Monsieur le président, madame la ministre déléguée, que je suis heureux de saluer pour la première fois, mes chers collègues, nous voici enfin parvenus au terme du processus législatif suivi par ce texte important pour notre pays, visant à faire en sorte que nos concitoyennes et nos concitoyens se sentent davantage en sécurité au sein de leur foyer.
Les violences conjugales ravagent la vie de milliers de femmes et d'hommes. En 2019, 116 femmes ont été tuées par leur conjoint – 116 femmes de trop, 116 constats de l'impuissance de notre justice et de notre République face à ce fléau. Ces chiffres sont consternants et les lacunes de la justice bien présentes. Les mains courantes et les procès-verbaux de renseignement judiciaire ne débouchent sur des investigations que dans 18 % des cas. Dans 41 % des cas d'homicides et de tentatives d'homicide commis dans le cadre conjugal, la victime s'était manifestée auparavant.
Je n'ai évoqué ici que les actes de violence qui ont connu une issue fatale. Il ne faut pas oublier les victimes qui survivent à ces violences, des femmes et des hommes bien souvent anéantis pour une vie entière. Je n'ai pas de mots pour décrire les conséquences irréversibles des violences conjugales sur la vie de ces victimes.
Face à ce constat inique, notre société est trop souvent restée sourde aux signaux faibles ou aux actions de libération de la parole ; ce faisant, elle a contribué à banaliser l'inacceptable.
Le groupe MODEM et apparentés se réjouit des travaux menés sur la proposition de loi de nos collègues Bérangère Couillard et Guillaume Gouffier-Cha. Nous nous félicitons qu'un accord soit survenu en commission mixte paritaire. Je remercie aussi la sénatrice Marie Mercier qui, avec ses collègues, a rendu possible ce consensus.
Nos débats ont permis de belles avancées, notamment la possibilité de lever le secret médical en cas de violences conjugales et d'emprise afin de procéder au signalement nécessaire, ce que nous avions proposé dès l'examen de la proposition de loi de notre collègue Aurélien Pradié. Cette disposition aboutit ici : c'est l'essentiel.

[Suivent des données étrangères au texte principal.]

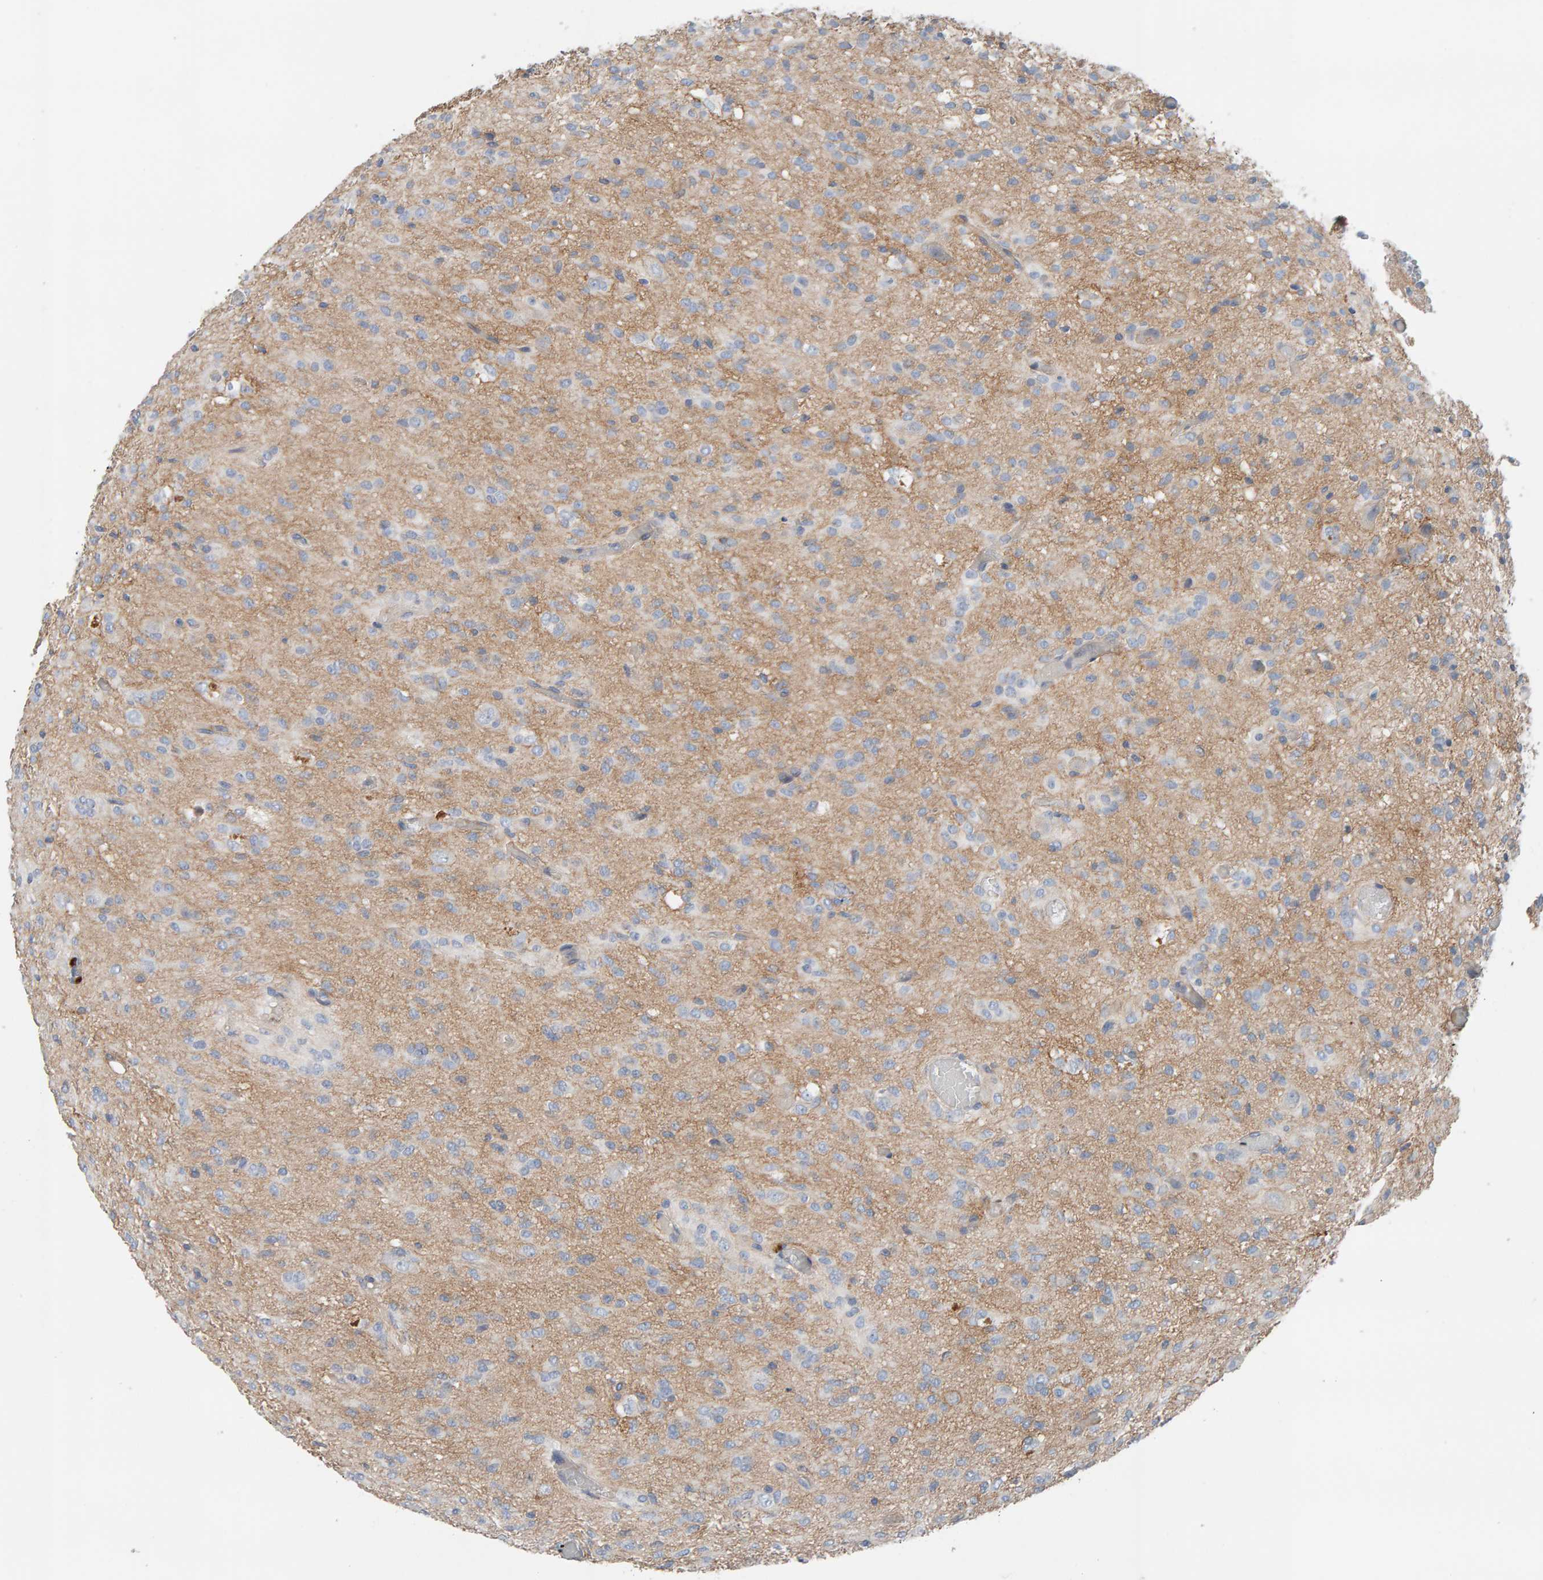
{"staining": {"intensity": "weak", "quantity": "<25%", "location": "cytoplasmic/membranous"}, "tissue": "glioma", "cell_type": "Tumor cells", "image_type": "cancer", "snomed": [{"axis": "morphology", "description": "Glioma, malignant, High grade"}, {"axis": "topography", "description": "Brain"}], "caption": "Tumor cells are negative for brown protein staining in malignant glioma (high-grade).", "gene": "FYN", "patient": {"sex": "female", "age": 59}}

Nous nous félicitons également de l'adoption consensuelle de l'article 9, qui permettra de faciliter la saisie des armes des conjoints violents. Ce point nous semble fondamental, compte tenu de l'omniprésence des armes dans les violences au sein du couple. Rappelons qu'en 2018, pour l'ensemble des décès consécutifs à ces violences, une arme a été utilisée dans 66 % des cas lorsque les auteurs sont des hommes et dans 80 % des cas lorsque les coupables sont des femmes – c'est beaucoup plus rare, mais cela arrive aussi.
Nous souhaiterions toutefois formuler une réserve sur l'article 11 bis A, qui introduit une nouvelle procédure destinée à obliger les éditeurs de sites pornographiques à contrôler l'âge de leurs clients. Si nous sommes tous ici convaincus de l'importance d'empêcher l'accès des mineurs aux contenus pornographiques, et si le groupe MODEM est évidemment parfaitement déterminé sur ce point, l'article ne nous semble guère énoncer davantage qu'une déclaration d'intention. Au-delà du fait que cette disposition ne nous semble pas avoir sa place dans ce texte, nous craignons que son application ne soulève de sérieuses questions en termes de respect de la vie privée. À notre sens, l'application de cet article pourrait entrer en contradiction avec le droit européen. Sur ce sujet majeur, car l'accès à la pornographie est bien trop facile pour les mineurs, nous devons encore travailler : je ne suis pas sûr que nous tenions ici une réponse définitive.
Ce texte nous fera avancer. Mais nous devons garder un point important à l'esprit : les lois ne font pas tout, elles ne feront jamais tout. Tous les acteurs, associatifs et institutionnels, ainsi que la représentation nationale doivent continuer à travailler ensemble et poursuivre le dialogue engagé dans le cadre du Grenelle.